**PROBLEM REQUIREMENTS**
Each entry listed below should be reproduced word for word.

**Dataset entries**
━━━━━━━━━━━━━━━━━━━━━━━━━━━━━━

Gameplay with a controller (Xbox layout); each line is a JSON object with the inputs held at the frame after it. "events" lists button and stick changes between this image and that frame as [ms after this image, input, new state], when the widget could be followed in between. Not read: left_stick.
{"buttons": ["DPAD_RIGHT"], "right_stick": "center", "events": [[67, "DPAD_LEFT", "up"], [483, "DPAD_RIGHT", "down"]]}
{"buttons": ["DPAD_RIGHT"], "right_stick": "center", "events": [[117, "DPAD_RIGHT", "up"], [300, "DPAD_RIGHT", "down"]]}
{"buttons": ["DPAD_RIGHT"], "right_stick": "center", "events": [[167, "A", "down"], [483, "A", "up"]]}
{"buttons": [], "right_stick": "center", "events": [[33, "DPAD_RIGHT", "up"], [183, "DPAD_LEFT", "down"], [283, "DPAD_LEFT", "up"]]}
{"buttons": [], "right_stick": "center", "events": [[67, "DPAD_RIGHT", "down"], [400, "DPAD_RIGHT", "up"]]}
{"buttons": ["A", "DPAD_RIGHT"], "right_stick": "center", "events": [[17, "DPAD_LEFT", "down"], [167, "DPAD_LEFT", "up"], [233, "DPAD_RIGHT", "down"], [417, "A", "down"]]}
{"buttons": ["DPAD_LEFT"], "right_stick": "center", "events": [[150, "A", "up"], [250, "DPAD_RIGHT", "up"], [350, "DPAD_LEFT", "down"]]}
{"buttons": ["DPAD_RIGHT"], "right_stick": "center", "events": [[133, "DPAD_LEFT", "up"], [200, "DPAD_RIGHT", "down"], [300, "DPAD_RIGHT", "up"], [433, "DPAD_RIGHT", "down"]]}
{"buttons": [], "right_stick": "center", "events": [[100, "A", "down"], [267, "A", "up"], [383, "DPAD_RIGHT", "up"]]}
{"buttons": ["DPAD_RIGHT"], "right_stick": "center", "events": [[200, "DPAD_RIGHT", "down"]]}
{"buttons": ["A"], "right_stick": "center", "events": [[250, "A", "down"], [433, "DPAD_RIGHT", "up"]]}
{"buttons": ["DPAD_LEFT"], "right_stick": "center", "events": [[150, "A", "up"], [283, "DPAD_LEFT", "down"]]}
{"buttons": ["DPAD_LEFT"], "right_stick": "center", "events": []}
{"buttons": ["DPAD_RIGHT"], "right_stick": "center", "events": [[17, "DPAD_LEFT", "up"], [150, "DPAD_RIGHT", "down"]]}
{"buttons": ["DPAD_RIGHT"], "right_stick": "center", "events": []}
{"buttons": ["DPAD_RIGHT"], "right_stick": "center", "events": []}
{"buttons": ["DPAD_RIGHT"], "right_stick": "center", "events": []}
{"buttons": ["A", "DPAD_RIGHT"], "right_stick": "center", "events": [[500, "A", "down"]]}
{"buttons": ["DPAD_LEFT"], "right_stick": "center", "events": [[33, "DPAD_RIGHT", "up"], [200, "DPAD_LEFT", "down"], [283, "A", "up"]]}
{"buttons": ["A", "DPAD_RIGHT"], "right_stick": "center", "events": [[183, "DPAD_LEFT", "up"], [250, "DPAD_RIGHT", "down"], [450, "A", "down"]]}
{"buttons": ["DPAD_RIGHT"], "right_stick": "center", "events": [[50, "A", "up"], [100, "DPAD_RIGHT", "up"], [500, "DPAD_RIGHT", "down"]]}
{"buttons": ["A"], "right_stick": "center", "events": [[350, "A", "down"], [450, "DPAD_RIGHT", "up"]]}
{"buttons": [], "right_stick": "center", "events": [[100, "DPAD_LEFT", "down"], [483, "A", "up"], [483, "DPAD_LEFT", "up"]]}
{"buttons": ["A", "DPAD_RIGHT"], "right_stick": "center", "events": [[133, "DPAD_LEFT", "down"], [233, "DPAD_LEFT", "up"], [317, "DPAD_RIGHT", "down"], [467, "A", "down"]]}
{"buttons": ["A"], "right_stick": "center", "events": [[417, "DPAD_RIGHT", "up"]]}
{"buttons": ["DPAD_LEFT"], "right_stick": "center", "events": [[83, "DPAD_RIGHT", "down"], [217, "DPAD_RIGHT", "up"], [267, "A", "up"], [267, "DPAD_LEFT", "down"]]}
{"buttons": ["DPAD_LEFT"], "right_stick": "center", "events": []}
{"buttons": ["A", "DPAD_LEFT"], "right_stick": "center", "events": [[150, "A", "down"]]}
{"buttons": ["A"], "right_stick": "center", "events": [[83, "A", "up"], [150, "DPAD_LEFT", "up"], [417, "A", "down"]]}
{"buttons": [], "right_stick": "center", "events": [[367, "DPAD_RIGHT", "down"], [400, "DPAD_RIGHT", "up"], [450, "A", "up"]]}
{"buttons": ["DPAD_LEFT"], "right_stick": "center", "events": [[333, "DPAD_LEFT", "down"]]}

━━━━━━━━━━━━━━━━━━━━━━━━━━━━━━

**EXERCISE RESULT**
Gameplay with a controller (Xbox layout); each line is a JSON object with the inputs held at the frame after it. "events" lists button and stick changes between this image and that frame as [ms after this image, input, new state], when the widget could be followed in between. Not read: left_stick.
{"buttons": ["DPAD_RIGHT"], "right_stick": "center", "events": [[67, "DPAD_LEFT", "up"], [483, "DPAD_RIGHT", "down"]]}
{"buttons": ["DPAD_RIGHT"], "right_stick": "center", "events": [[117, "DPAD_RIGHT", "up"], [300, "DPAD_RIGHT", "down"]]}
{"buttons": ["DPAD_RIGHT"], "right_stick": "center", "events": [[167, "A", "down"], [483, "A", "up"]]}
{"buttons": [], "right_stick": "center", "events": [[33, "DPAD_RIGHT", "up"], [183, "DPAD_LEFT", "down"], [283, "DPAD_LEFT", "up"]]}
{"buttons": [], "right_stick": "center", "events": [[67, "DPAD_RIGHT", "down"], [400, "DPAD_RIGHT", "up"]]}
{"buttons": ["A", "DPAD_RIGHT"], "right_stick": "center", "events": [[17, "DPAD_LEFT", "down"], [167, "DPAD_LEFT", "up"], [233, "DPAD_RIGHT", "down"], [417, "A", "down"]]}
{"buttons": ["DPAD_LEFT"], "right_stick": "center", "events": [[150, "A", "up"], [250, "DPAD_RIGHT", "up"], [350, "DPAD_LEFT", "down"]]}
{"buttons": ["DPAD_RIGHT"], "right_stick": "center", "events": [[133, "DPAD_LEFT", "up"], [200, "DPAD_RIGHT", "down"], [300, "DPAD_RIGHT", "up"], [433, "DPAD_RIGHT", "down"]]}
{"buttons": [], "right_stick": "center", "events": [[100, "A", "down"], [267, "A", "up"], [383, "DPAD_RIGHT", "up"]]}
{"buttons": ["DPAD_RIGHT"], "right_stick": "center", "events": [[200, "DPAD_RIGHT", "down"]]}
{"buttons": ["A"], "right_stick": "center", "events": [[250, "A", "down"], [433, "DPAD_RIGHT", "up"]]}
{"buttons": ["DPAD_LEFT"], "right_stick": "center", "events": [[150, "A", "up"], [283, "DPAD_LEFT", "down"]]}
{"buttons": ["DPAD_LEFT"], "right_stick": "center", "events": []}
{"buttons": ["DPAD_RIGHT"], "right_stick": "center", "events": [[17, "DPAD_LEFT", "up"], [150, "DPAD_RIGHT", "down"]]}
{"buttons": ["DPAD_RIGHT"], "right_stick": "center", "events": []}
{"buttons": ["DPAD_RIGHT"], "right_stick": "center", "events": []}
{"buttons": ["DPAD_RIGHT"], "right_stick": "center", "events": []}
{"buttons": ["A", "DPAD_RIGHT"], "right_stick": "center", "events": [[500, "A", "down"]]}
{"buttons": ["DPAD_LEFT"], "right_stick": "center", "events": [[33, "DPAD_RIGHT", "up"], [200, "DPAD_LEFT", "down"], [283, "A", "up"]]}
{"buttons": ["A", "DPAD_RIGHT"], "right_stick": "center", "events": [[183, "DPAD_LEFT", "up"], [250, "DPAD_RIGHT", "down"], [450, "A", "down"]]}
{"buttons": ["DPAD_RIGHT"], "right_stick": "center", "events": [[50, "A", "up"], [100, "DPAD_RIGHT", "up"], [500, "DPAD_RIGHT", "down"]]}
{"buttons": ["A"], "right_stick": "center", "events": [[350, "A", "down"], [450, "DPAD_RIGHT", "up"]]}
{"buttons": [], "right_stick": "center", "events": [[100, "DPAD_LEFT", "down"], [483, "A", "up"], [483, "DPAD_LEFT", "up"]]}
{"buttons": ["A", "DPAD_RIGHT"], "right_stick": "center", "events": [[133, "DPAD_LEFT", "down"], [233, "DPAD_LEFT", "up"], [317, "DPAD_RIGHT", "down"], [467, "A", "down"]]}
{"buttons": ["A"], "right_stick": "center", "events": [[417, "DPAD_RIGHT", "up"]]}
{"buttons": ["DPAD_LEFT"], "right_stick": "center", "events": [[83, "DPAD_RIGHT", "down"], [217, "DPAD_RIGHT", "up"], [267, "A", "up"], [267, "DPAD_LEFT", "down"]]}
{"buttons": ["DPAD_LEFT"], "right_stick": "center", "events": []}
{"buttons": ["A", "DPAD_LEFT"], "right_stick": "center", "events": [[150, "A", "down"]]}
{"buttons": ["A"], "right_stick": "center", "events": [[83, "A", "up"], [150, "DPAD_LEFT", "up"], [417, "A", "down"]]}
{"buttons": [], "right_stick": "center", "events": [[367, "DPAD_RIGHT", "down"], [400, "DPAD_RIGHT", "up"], [450, "A", "up"]]}
{"buttons": ["DPAD_LEFT"], "right_stick": "center", "events": [[333, "DPAD_LEFT", "down"]]}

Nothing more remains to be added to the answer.